As I should have mentioned in my previous post, the House and Senate are likely to vote on the Farm Bill conference report tomorrow.
The bill, an abysmal one that carries a price tag of roughly $300 billion, will likely pass easily in the Senate, where an earlier version of the bill sailed through the chamber last year in a 79–14 vote.
So the questions over the possibility of an override center mainly on the House, which will likely see a closer vote, but not by much.
If House Republicans are unable to secure enough votes to sustain a veto, it would signify a remarkable failure of their leadership, especially of House Minority Leader John Boehner. Boehner has publically opposed the bill, but — along with House Minority Whip Roy Blunt — has refused to actively push his Republican colleagues to do the same.
An article in today’s The Hill notes:
[L]obbyists said members were being told to “vote their districts,” meaning they could support the measure without fearing any consequence from leadership.
What’s worse is that the bill probably could have been improved upon, much earlier in the process. The Republican leadership has full discretion over committee assignments. Instead of seating on the Agriculture Committee a balanced array of viewpoints, the House GOP leadership has chosen a collection of members that hail almost universally from farm‐heavy districts and are greatly predisposed to support an increase in agricultural spending.
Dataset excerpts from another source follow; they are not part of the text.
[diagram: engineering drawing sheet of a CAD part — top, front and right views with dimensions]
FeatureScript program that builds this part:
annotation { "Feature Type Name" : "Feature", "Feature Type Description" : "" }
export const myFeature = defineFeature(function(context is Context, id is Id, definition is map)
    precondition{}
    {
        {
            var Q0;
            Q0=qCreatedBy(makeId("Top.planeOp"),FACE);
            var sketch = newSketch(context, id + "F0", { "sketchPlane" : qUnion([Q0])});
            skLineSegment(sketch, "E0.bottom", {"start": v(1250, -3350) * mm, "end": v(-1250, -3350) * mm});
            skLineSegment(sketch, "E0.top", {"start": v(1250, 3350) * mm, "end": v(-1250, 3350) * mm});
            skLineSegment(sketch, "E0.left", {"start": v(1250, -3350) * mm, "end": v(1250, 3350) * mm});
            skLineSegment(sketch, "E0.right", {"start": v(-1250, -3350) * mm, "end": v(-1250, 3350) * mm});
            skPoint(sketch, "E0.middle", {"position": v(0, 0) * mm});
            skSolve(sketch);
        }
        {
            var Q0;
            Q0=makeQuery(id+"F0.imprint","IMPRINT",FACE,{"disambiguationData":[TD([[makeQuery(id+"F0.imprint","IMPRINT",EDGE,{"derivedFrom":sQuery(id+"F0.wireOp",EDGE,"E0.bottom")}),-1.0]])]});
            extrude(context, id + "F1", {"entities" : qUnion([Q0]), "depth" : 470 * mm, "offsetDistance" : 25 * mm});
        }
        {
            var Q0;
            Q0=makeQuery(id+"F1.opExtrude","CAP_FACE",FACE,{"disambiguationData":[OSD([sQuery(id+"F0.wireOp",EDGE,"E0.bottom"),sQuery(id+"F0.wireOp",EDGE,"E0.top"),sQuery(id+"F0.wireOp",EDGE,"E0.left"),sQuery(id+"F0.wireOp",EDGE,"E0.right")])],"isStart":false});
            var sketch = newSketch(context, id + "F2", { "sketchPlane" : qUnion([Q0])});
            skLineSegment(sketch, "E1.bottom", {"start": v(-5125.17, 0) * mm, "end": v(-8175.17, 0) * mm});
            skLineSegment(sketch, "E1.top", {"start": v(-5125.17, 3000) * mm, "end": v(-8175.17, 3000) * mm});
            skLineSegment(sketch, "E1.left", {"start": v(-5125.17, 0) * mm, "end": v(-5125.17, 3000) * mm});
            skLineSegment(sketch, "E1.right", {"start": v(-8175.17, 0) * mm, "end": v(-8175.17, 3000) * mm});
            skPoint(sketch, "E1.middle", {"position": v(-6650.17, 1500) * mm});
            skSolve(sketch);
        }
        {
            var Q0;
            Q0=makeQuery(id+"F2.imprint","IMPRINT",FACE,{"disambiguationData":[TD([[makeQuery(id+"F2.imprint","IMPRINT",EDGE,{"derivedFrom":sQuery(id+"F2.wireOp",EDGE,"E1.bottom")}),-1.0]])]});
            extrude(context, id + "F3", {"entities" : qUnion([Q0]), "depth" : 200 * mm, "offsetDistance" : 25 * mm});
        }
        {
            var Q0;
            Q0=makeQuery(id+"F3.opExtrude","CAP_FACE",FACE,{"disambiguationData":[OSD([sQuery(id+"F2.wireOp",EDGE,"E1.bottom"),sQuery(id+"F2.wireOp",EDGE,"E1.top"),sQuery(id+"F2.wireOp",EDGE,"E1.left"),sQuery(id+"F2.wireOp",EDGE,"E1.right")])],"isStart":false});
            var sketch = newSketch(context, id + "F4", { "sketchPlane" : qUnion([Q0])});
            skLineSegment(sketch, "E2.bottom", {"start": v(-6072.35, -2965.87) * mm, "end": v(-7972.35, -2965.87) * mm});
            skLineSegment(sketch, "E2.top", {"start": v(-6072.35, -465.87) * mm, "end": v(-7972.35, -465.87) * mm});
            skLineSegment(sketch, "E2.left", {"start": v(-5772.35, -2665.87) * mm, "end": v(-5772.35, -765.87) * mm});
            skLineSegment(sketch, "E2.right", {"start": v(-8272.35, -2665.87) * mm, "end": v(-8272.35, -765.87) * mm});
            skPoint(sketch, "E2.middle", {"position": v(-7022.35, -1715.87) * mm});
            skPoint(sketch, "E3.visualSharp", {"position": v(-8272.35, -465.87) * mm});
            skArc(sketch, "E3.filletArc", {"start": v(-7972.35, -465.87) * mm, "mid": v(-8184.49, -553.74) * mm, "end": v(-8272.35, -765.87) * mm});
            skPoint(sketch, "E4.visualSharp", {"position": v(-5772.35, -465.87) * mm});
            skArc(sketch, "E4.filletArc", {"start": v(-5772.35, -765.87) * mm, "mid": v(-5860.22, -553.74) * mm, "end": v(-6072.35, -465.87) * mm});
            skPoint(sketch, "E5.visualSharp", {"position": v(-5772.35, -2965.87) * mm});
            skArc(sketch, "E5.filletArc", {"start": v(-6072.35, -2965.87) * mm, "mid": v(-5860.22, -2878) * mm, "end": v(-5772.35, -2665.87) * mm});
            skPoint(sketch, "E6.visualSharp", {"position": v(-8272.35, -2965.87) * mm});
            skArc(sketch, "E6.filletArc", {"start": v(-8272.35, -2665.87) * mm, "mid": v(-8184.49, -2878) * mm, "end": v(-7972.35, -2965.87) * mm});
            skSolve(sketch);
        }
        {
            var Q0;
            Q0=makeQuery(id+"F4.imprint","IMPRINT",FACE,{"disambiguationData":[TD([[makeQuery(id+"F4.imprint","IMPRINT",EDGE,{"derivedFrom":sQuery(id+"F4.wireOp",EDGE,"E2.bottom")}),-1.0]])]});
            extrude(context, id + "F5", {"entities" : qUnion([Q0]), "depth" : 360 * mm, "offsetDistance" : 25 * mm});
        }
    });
In fact, an informal vote count compiled by the office of Rep. Jeff Flake suggests that every single Republican member of the House Agriculture Committee is likely to support the Farm Bill tomorrow.
What would the bill look like if Rep. Flake or another critic of current farm policies was a member of the committee? Sure, one member can have only so much impact on a committee of 46. But at least that would give taxpayers a voice at the table.